Noi passavam su per l’ombre che adona
la greve pioggia, e ponavam le piante
sovra lor vanità che par persona. 36
Elle giacean per terra tutte quante,
fuor d’una ch’a seder si levò, ratto
ch’ella ci vide passarsi davante. 39
"O tu che se’ per questo ’nferno tratto",
mi disse, "riconoscimi, se sai:
tu fosti, prima ch’io disfatto, fatto". 42
E io a lui: "L’angoscia che tu hai
forse ti tira fuor de la mia mente,
sì che non par ch’i’ ti vedessi mai. 45
Ma dimmi chi tu se’ che ’n sì dolente
loco se’ messo, e hai sì fatta pena,
che, s’altra è maggio, nulla è sì spiacente". 48
Ed elli a me: "La tua città, ch’è piena
d’invidia sì che già trabocca il sacco,
seco mi tenne in la vita serena. 51
Voi Cittadini mi chiamaste Ciacco:
per la dannosa colpa de la gola,
come tu vedi, a la pioggia mi fiacco. 54
E io anima trista non son sola,
ché tutte queste a simil pena stanno
per simil colpa". E più non fé parola. 57
Io li rispuosi: "Ciacco, il tuo affanno
mi pesa sì, ch’a lagrimar mi ’nvita;
ma dimmi, se tu sai, a che verranno 60
li cittadin de la città PARTITA;
s’alcun v’è giusto; e dimmi la cagione
per che l’ ha tanta discordia assalita". 63
Ciacco si mostra distaccato da Firenze, tanto da non nominarla nemmeno e definirla non la mia o la nostra città, ma la tua.

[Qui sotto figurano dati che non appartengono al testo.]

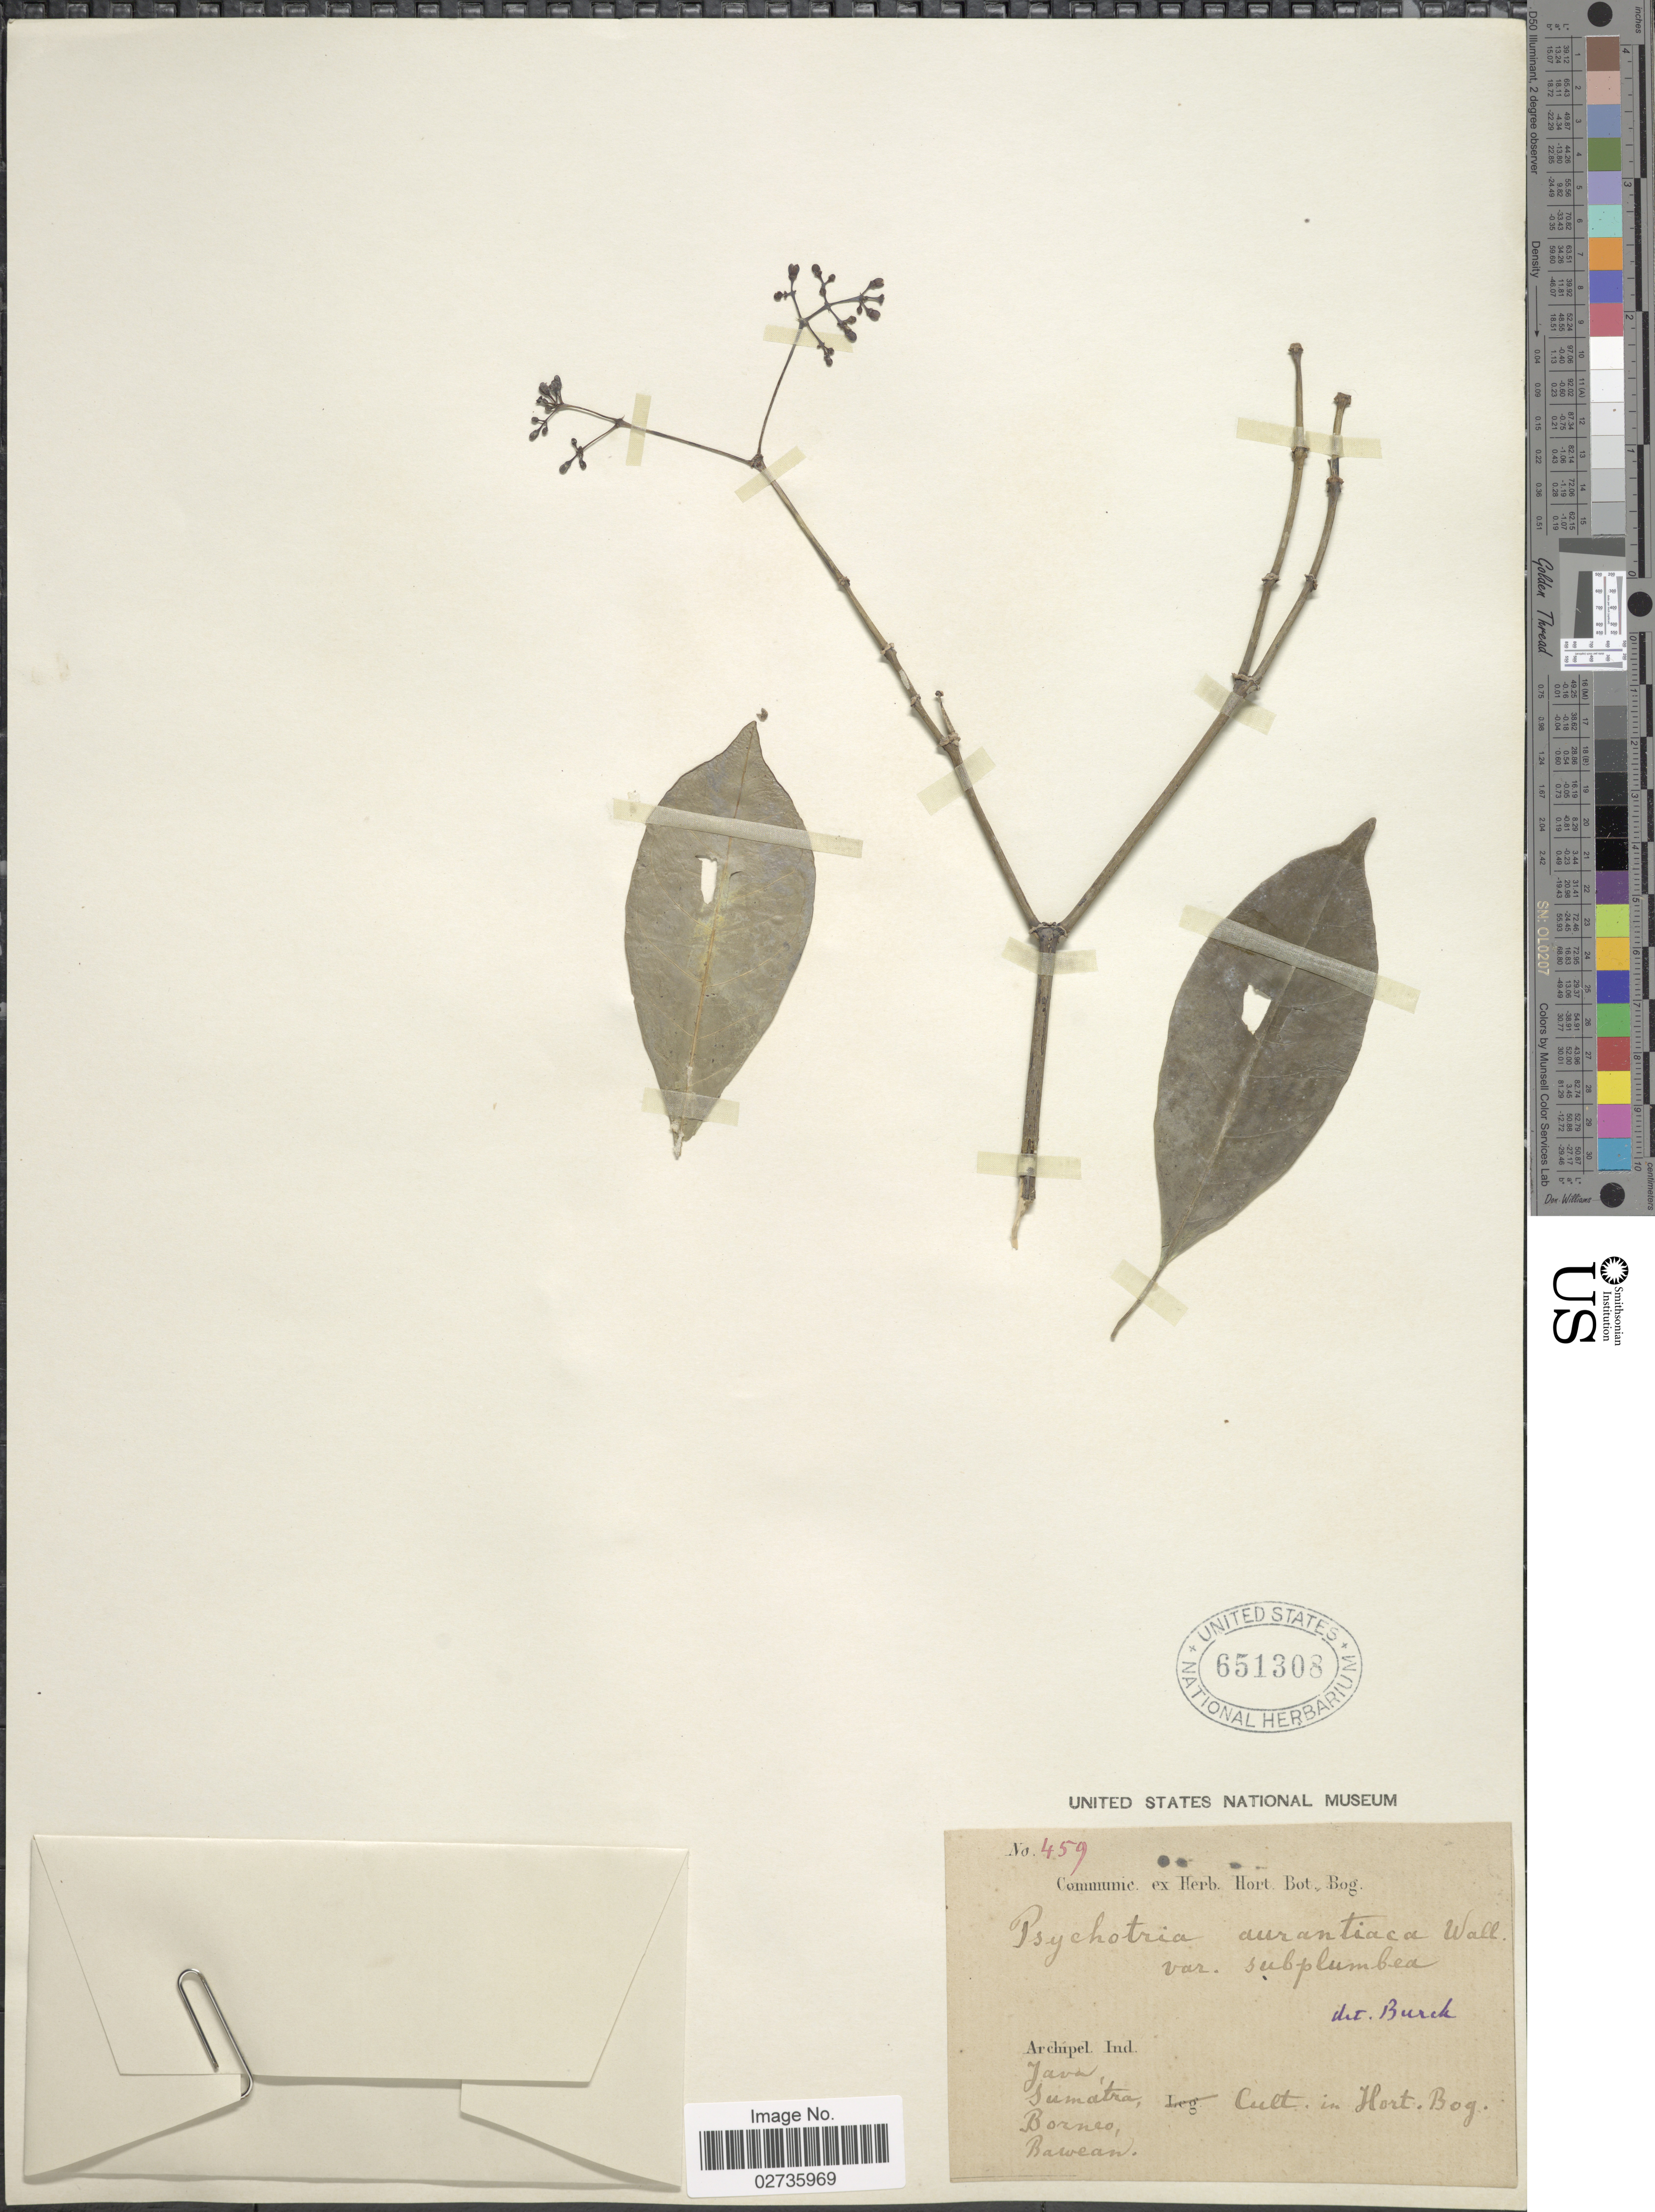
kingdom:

Denuncia infatti il degrado di Firenze a causa della lotta tra le fazioni: il peccato da cui hanno origine è L'INVIDIA (nominata anche al v. 74 insieme a superbia e avarizia), ovvero la smania di dominio, l'ambizione dei singoli.
Ciacco (= Jacopo o Giacomo o soprannome che significa porco)
è un concittadino di D., sulla sua identità ci sono molti dubbi.
Frequentava famiglie nobili ed era dedito ai piaceri della tavola. Probabilmente svolse funzioni politiche.